Enter your location or allow geolocation - the calculator uses your local sunrise and sunset to compute the exact hour lengths for today. Daytime hours run from sunrise to sunset (twelve hours, each a different length depending on season); nighttime hours from sunset to sunrise. The first hour of each day is ruled by that day's namesake planet. The sequence cycles through all seven from there.

Understanding your result

The calculator shows you the current planetary hour, the ruling planet, and what that planet governs - along with a brief on the hours ahead and which hours today are best suited for specific kinds of work. Mercury hours favor writing, negotiation, and quick decisions. Jupiter hours suit expansion, generosity, and long-range planning. Mars hours are better for physical effort or cutting through something stuck. The chart gives you the day's full sequence so you can plan forward.

Frequently asked questions

Why are planetary hours unequal in length?

Because they're calculated from actual sunrise and sunset, not clock time. In summer at northern latitudes, daytime hours are longer than nighttime hours and vice versa. Seasonal variation is built in.

Which tradition does this calculation follow?

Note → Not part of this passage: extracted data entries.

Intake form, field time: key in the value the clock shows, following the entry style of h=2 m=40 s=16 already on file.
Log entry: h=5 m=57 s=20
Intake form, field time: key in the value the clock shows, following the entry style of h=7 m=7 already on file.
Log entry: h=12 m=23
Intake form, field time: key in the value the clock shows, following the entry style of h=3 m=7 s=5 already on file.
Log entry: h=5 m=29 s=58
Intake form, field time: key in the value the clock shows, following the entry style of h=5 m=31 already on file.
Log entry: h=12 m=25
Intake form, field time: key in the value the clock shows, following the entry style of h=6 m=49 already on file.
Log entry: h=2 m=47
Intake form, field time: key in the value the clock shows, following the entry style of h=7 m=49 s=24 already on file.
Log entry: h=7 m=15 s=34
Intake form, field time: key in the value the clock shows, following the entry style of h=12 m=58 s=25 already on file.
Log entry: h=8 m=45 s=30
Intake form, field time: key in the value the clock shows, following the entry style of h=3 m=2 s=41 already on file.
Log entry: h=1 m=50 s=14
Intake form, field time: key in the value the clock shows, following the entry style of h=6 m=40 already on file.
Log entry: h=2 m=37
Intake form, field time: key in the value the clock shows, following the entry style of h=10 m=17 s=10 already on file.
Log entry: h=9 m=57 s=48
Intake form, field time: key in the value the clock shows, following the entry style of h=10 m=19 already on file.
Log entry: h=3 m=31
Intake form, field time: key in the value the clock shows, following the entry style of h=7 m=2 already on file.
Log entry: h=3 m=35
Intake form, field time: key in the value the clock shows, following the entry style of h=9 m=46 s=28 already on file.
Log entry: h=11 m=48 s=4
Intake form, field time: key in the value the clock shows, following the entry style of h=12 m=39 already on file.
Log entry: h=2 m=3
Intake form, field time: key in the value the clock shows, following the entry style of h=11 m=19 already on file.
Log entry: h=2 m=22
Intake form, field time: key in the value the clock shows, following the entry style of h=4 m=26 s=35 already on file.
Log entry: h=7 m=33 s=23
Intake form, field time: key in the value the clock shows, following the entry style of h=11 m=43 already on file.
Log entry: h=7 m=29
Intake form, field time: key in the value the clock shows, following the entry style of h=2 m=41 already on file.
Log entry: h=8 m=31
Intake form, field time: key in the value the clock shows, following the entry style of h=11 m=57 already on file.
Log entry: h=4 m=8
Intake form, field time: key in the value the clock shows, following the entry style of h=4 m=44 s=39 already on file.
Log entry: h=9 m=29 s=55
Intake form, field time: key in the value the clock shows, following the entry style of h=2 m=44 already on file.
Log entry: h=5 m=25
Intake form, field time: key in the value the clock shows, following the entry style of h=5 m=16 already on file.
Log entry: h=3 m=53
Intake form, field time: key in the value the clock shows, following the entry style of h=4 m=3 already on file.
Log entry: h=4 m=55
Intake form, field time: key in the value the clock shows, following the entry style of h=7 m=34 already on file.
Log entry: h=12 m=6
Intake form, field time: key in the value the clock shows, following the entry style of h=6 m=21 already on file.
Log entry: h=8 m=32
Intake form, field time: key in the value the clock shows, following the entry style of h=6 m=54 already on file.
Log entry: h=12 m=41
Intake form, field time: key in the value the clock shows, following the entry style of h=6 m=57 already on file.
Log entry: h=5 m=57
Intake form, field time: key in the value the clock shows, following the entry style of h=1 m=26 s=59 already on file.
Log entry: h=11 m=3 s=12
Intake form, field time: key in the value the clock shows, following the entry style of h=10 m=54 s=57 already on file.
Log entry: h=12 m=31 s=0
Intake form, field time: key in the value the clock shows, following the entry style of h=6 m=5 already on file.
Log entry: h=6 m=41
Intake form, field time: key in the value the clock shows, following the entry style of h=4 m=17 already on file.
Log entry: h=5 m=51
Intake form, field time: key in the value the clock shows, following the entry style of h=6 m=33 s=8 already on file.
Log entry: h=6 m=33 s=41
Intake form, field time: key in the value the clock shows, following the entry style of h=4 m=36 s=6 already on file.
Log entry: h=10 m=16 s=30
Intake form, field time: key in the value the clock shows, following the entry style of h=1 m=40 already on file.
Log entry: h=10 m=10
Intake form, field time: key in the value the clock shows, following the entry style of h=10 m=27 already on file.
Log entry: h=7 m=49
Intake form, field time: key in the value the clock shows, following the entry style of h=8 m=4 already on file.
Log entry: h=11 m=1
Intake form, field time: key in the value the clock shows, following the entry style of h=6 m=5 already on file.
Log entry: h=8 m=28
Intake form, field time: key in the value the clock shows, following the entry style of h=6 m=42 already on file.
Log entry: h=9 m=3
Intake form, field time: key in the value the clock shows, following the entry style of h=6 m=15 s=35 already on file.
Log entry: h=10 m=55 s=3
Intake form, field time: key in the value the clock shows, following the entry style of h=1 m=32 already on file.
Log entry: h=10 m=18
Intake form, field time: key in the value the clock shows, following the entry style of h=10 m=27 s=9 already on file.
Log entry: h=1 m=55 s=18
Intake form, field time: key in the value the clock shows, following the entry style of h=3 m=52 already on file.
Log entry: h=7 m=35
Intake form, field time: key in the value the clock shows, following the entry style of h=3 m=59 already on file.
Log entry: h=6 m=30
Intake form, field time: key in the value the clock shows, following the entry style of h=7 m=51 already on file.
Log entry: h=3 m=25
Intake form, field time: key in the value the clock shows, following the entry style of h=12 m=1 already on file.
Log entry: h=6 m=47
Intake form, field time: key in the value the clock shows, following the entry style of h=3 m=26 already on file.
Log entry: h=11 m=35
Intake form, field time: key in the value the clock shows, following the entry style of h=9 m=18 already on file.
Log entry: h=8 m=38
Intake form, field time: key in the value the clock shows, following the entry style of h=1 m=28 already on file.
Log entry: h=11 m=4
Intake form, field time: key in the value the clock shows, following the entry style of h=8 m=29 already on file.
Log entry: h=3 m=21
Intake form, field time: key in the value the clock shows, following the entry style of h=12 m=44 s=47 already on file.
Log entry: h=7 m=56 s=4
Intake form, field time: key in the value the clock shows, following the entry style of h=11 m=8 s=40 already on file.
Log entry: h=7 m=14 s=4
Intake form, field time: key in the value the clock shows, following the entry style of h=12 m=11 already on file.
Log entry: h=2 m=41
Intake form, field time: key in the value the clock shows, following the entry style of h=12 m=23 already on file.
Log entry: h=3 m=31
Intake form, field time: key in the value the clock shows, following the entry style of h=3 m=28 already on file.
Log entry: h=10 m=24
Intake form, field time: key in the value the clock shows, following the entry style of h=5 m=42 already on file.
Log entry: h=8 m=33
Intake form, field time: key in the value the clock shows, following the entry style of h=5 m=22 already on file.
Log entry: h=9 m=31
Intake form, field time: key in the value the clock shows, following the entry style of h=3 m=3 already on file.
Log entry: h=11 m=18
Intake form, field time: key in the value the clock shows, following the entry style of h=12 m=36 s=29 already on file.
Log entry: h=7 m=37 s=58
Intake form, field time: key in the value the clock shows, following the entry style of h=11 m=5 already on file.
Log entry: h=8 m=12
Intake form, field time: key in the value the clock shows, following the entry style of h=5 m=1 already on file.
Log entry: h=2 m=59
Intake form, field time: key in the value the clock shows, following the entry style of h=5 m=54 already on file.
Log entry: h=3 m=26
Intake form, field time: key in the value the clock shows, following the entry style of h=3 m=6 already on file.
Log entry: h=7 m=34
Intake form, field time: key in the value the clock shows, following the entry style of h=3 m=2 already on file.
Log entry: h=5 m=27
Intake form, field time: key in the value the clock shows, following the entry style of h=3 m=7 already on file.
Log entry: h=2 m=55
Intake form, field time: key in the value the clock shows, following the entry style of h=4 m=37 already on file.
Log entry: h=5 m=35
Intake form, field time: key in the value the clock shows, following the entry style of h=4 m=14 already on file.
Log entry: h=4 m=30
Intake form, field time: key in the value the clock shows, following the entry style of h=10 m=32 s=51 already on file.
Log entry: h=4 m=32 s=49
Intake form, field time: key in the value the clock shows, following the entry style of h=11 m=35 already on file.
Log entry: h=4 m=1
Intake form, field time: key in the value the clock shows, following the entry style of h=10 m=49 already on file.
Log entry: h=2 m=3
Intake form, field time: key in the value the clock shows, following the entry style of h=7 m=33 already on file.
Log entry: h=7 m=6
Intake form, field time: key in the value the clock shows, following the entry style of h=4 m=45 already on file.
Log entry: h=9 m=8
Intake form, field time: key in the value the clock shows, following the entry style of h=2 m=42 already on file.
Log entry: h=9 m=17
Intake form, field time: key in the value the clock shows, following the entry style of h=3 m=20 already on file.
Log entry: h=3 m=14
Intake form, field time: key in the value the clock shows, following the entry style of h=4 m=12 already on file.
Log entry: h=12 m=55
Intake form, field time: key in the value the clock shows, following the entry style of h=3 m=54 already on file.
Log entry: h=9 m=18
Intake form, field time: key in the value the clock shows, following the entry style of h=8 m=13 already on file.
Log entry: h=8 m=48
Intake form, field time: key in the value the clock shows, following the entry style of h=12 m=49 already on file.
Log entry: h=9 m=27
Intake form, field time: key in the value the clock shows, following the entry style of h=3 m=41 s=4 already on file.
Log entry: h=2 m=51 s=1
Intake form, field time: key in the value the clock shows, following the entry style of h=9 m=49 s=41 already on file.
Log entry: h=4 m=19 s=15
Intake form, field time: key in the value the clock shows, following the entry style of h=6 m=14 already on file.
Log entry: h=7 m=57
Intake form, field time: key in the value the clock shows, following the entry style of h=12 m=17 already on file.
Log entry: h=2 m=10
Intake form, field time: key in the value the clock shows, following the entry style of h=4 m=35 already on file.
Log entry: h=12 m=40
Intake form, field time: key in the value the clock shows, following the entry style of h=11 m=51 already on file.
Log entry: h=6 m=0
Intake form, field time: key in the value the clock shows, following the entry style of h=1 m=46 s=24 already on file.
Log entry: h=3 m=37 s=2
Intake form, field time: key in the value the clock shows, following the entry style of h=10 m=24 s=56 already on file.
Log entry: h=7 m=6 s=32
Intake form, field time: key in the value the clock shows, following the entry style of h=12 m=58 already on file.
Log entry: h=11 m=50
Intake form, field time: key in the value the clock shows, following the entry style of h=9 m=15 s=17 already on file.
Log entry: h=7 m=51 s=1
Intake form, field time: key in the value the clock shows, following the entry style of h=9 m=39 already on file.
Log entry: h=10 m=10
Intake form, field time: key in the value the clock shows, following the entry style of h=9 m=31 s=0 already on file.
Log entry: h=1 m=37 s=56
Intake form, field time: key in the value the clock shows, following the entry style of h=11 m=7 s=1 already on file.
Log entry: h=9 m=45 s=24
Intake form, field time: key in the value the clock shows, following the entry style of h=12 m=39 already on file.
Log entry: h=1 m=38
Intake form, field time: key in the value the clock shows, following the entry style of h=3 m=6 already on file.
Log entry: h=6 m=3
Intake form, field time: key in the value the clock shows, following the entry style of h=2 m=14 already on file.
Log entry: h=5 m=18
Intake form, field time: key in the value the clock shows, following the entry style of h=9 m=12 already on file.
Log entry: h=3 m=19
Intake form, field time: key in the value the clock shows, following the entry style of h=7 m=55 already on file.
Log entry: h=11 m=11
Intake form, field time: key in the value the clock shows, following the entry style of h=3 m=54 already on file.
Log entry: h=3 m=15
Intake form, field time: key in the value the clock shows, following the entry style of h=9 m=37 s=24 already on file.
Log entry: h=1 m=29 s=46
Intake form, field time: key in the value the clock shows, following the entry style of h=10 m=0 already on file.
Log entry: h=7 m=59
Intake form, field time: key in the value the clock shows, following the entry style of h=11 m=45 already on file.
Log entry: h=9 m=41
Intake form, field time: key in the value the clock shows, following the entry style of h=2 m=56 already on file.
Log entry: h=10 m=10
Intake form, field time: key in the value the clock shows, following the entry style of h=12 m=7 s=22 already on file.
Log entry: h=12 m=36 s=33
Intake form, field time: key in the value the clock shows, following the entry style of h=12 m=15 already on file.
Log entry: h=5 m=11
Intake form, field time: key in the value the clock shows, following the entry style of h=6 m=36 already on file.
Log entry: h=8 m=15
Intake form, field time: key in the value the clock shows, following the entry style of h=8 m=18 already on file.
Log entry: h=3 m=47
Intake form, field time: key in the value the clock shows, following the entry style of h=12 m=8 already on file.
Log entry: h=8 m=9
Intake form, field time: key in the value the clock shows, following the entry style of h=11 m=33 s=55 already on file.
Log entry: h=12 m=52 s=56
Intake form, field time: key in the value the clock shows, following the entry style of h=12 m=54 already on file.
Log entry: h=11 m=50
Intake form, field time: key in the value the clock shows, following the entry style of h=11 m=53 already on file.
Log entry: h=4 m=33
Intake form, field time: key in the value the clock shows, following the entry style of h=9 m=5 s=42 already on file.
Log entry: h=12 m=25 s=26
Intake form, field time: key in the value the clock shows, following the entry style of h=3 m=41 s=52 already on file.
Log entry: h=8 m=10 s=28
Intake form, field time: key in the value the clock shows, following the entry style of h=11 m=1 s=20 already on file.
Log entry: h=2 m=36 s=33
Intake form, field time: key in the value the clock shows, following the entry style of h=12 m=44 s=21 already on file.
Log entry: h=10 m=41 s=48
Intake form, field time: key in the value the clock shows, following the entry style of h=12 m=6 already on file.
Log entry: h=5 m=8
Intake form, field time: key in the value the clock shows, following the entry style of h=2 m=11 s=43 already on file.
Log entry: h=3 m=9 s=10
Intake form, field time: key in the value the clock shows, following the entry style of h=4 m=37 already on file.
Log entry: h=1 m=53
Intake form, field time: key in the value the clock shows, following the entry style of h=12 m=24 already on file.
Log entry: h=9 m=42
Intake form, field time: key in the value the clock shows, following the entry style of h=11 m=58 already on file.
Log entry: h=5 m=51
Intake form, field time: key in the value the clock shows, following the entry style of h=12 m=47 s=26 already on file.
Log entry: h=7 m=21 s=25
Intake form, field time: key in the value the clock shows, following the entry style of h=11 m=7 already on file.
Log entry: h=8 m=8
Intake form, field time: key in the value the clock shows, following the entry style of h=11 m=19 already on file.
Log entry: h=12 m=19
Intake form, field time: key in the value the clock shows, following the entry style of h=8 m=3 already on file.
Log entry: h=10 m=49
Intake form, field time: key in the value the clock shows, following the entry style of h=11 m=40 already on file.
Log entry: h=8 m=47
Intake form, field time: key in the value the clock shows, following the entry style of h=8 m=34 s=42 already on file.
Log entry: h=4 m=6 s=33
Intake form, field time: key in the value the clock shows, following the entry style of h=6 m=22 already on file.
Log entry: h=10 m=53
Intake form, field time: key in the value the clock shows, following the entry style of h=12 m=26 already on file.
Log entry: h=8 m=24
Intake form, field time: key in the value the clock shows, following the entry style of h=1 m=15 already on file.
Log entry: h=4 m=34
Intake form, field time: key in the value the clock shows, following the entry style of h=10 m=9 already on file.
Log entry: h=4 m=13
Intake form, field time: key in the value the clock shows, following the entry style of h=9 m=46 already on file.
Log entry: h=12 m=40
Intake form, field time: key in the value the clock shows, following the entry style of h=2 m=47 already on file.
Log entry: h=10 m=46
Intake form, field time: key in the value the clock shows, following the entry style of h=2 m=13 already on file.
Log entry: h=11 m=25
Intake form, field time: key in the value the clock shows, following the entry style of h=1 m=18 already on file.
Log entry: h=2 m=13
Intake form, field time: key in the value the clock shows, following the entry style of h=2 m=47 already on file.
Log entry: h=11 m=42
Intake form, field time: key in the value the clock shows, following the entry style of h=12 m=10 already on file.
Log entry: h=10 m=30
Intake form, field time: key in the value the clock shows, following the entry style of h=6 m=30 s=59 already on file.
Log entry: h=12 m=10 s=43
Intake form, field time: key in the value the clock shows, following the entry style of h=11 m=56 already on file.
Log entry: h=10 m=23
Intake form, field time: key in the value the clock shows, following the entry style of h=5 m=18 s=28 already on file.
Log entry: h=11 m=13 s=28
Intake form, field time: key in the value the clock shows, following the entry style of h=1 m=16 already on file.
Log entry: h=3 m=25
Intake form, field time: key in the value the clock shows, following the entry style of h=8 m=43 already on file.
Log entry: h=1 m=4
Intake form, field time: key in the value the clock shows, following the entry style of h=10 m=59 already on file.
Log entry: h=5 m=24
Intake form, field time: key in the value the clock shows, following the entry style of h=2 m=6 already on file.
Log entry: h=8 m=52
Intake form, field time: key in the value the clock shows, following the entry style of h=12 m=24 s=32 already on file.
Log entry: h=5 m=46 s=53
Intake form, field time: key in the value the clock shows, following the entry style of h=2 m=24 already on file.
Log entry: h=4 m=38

The Chaldean order of the planets (Saturn, Jupiter, Mars, Sun, Venus, Mercury, Moon), which is the system used in Hellenistic and Renaissance astrological magic and in most Western esoteric traditions that work with planetary timing.

Do I need to be an astrologer to use this?

No. The tool labels what each hour is good for. You don't need to know your natal chart - just your location and what you're trying to do.

Should I plan everything around planetary hours?

Traditional practitioners use them as one layer of timing among several. Useful input, not a governing rulebook. Treat them as weather rather than law.